- _To-do item_
Give a count of the lines below that have the string "Термопрессы" in them, with no other words.

- _Dataset records_
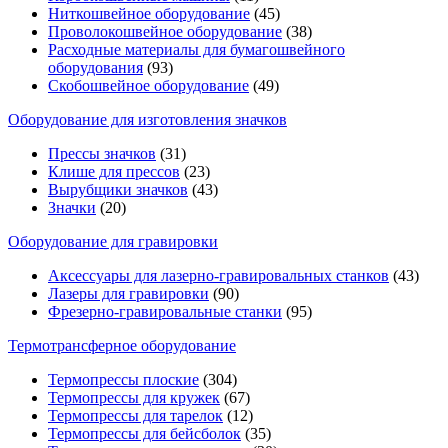
Ниткошвейное оборудование
(45)
Проволокошвейное оборудование
(38)
Расходные материалы для бумагошвейного
оборудования
(93)
Скобошвейное оборудование
(49)
Оборудование для изготовления значков
Прессы значков
(31)
Клише для прессов
(23)
Вырубщики значков
(43)
Значки
(20)
Оборудование для гравировки
Аксессуары для лазерно-гравировальных станков
(43)
Лазеры для гравировки
(90)
Фрезерно-гравировальные станки
(95)
Термотрансферное оборудование
Термопрессы плоские
(304)
Термопрессы для кружек
(67)
Термопрессы для тарелок
(12)
Термопрессы для бейсболок
(35)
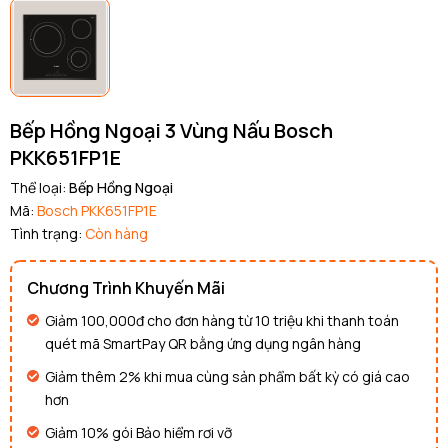
Bếp Hồng Ngoại 3 Vùng Nấu Bosch
PKK651FP1E
Thể loại:
Bếp Hồng Ngoại
Mã:
Bosch PKK651FP1E
Tình trạng:
Còn hàng
Chương Trình Khuyến Mãi
Giảm 100,000đ cho đơn hàng từ 10 triệu khi thanh toán
quét mã SmartPay QR bằng ứng dụng ngân hàng
Giảm thêm 2% khi mua cùng sản phẩm bất kỳ có giá cao
hơn
Giảm 10% gói Bảo hiểm rơi vỡ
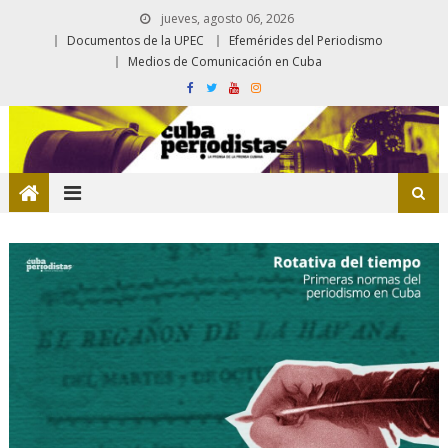
jueves, agosto 06, 2026
Documentos de la UPEC
Efemérides del Periodismo
Medios de Comunicación en Cuba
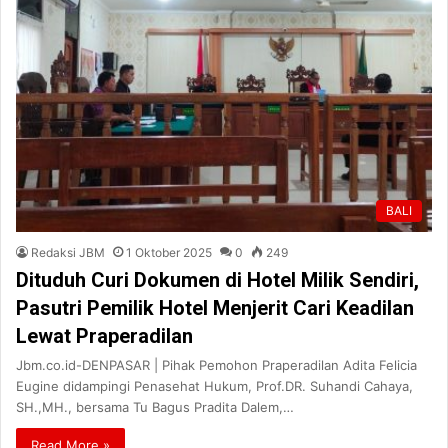
BALI
Redaksi JBM
1 Oktober 2025
0
249
Dituduh Curi Dokumen di Hotel Milik Sendiri,
Pasutri Pemilik Hotel Menjerit Cari Keadilan
Lewat Praperadilan
Jbm.co.id-DENPASAR | Pihak Pemohon Praperadilan Adita Felicia
Eugine didampingi Penasehat Hukum, Prof.DR. Suhandi Cahaya,
SH.,MH., bersama Tu Bagus Pradita Dalem,…
Read More »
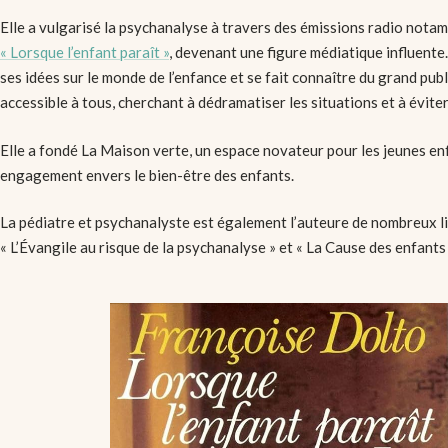
Elle a vulgarisé la psychanalyse à travers des émissions radio nota
« Lorsque l’enfant paraît »
, devenant une figure médiatique influente.
ses idées sur le monde de l’enfance et se fait connaître du grand publ
accessible à tous, cherchant à dédramatiser les situations et à éviter
Elle a fondé La Maison verte, un espace novateur pour les jeunes enfa
engagement envers le bien-être des enfants.
La pédiatre et psychanalyste est également l’auteure de nombreux li
« L’Évangile au risque de la psychanalyse » et « La Cause des enfants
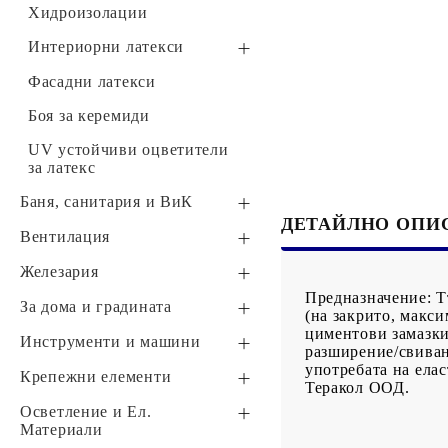
Хидроизолации
Интериорни латекси
Готови цветни латекси
Фасадни латекси
Стандартни интериорни
Боя за керемиди
латекси
UV устойчиви оцветители
Със специално
за латекс
предназначение
Баня, cанитария и ВиК
ДЕТАЙЛНО ОПИ
ВиК части
Вентилация
Кранове
Изолации
Въздуховоди
Железария
Предназначение:
Т
Канализация
Монтажни ленти
За дома и градината
(на закрито, макс
циментови замазки
Обзавеждане за баня
Вериги
Маркучи и мрежи
Инструменти и машини
разширение/свиван
употребата на ела
PP-R тръби и фитинги
Обков
Стълби
Бояджийски инструменти
Крепежни елементи
Теракол ООД
.
Тръбна изолация
Фолиа, опаковки, торби
Четки за боя
Инструменти за плочки
Скоби за монтаж на
Осветление и Ел.
тръби, кабели
Материали
Фитинги
Безжични звънци и
Инструменти за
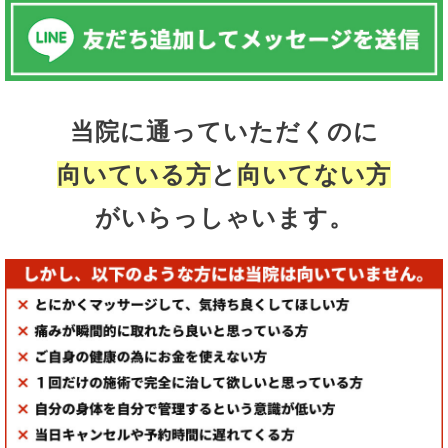
当院に通っていただくのに
向いている方
と
向いてない方
がいらっしゃいます。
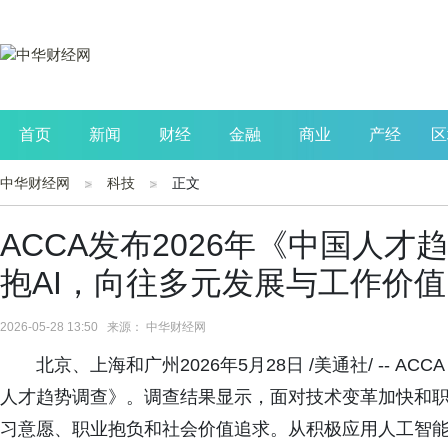
首页
新闻
财经
金融
商业
产经
区
中华财经网
科技
正文
公司
生活
读书
财观察
投资
ACCA发布2026年《中国人
抱AI，向往多元发展与工作价值
2026-05-28 13:50 来源： 中华财经网
北京、上海和广州2026年5月28日 /美通社/ -- 
人才趋势调查》。调查结果显示，面对技术变革加快和
习意愿、职业抱负和社会价值追求。从积极应用人工智能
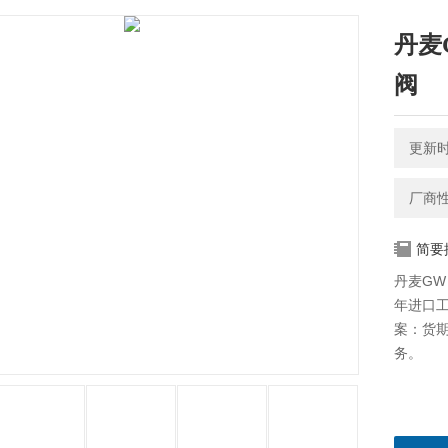
丹麦
阀
更新时间
厂商
简要
丹麦GW
年进口工
案：货
务。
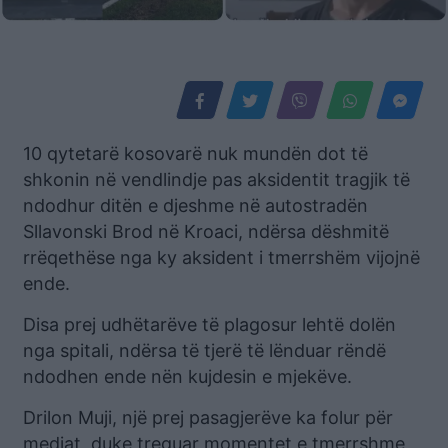
10 qytetarë kosovarë nuk mundën dot të
shkonin në vendlindje pas aksidentit tragjik të
ndodhur ditën e djeshme në autostradën
Sllavonski Brod në Kroaci, ndërsa dëshmitë
rrëqethëse nga ky aksident i tmerrshëm vijojnë
ende.
Disa prej udhëtarëve të plagosur lehtë dolën
nga spitali, ndërsa të tjerë të lënduar rëndë
ndodhen ende nën kujdesin e mjekëve.
Drilon Muji, një prej pasagjerëve ka folur për
mediat, duke treguar momentet e tmerrshme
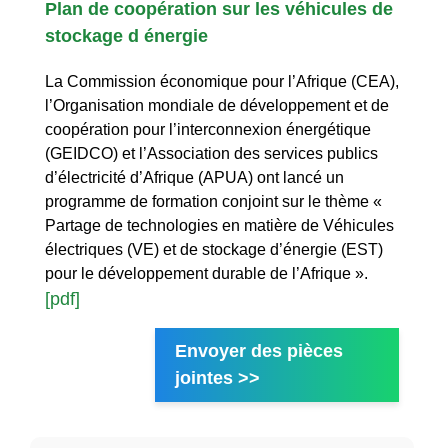
Plan de coopération sur les véhicules de
stockage d énergie
La Commission économique pour l’Afrique (CEA),
l’Organisation mondiale de développement et de
coopération pour l’interconnexion énergétique
(GEIDCO) et l’Association des services publics
d’électricité d’Afrique (APUA) ont lancé un
programme de formation conjoint sur le thème «
Partage de technologies en matière de Véhicules
électriques (VE) et de stockage d’énergie (EST)
pour le développement durable de l’Afrique ».
[pdf]
Envoyer des pièces
jointes >>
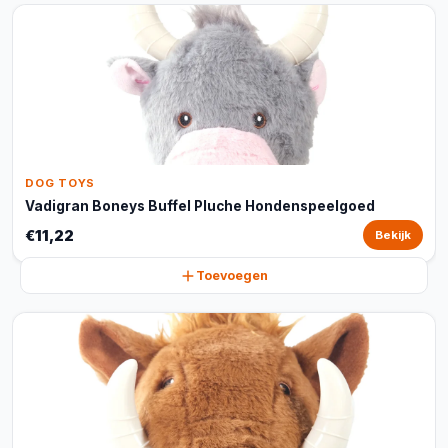
DOG TOYS
Vadigran Boneys Buffel Pluche Hondenspeelgoed
€11,22
Bekijk
Toevoegen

- _Exercise answer_
4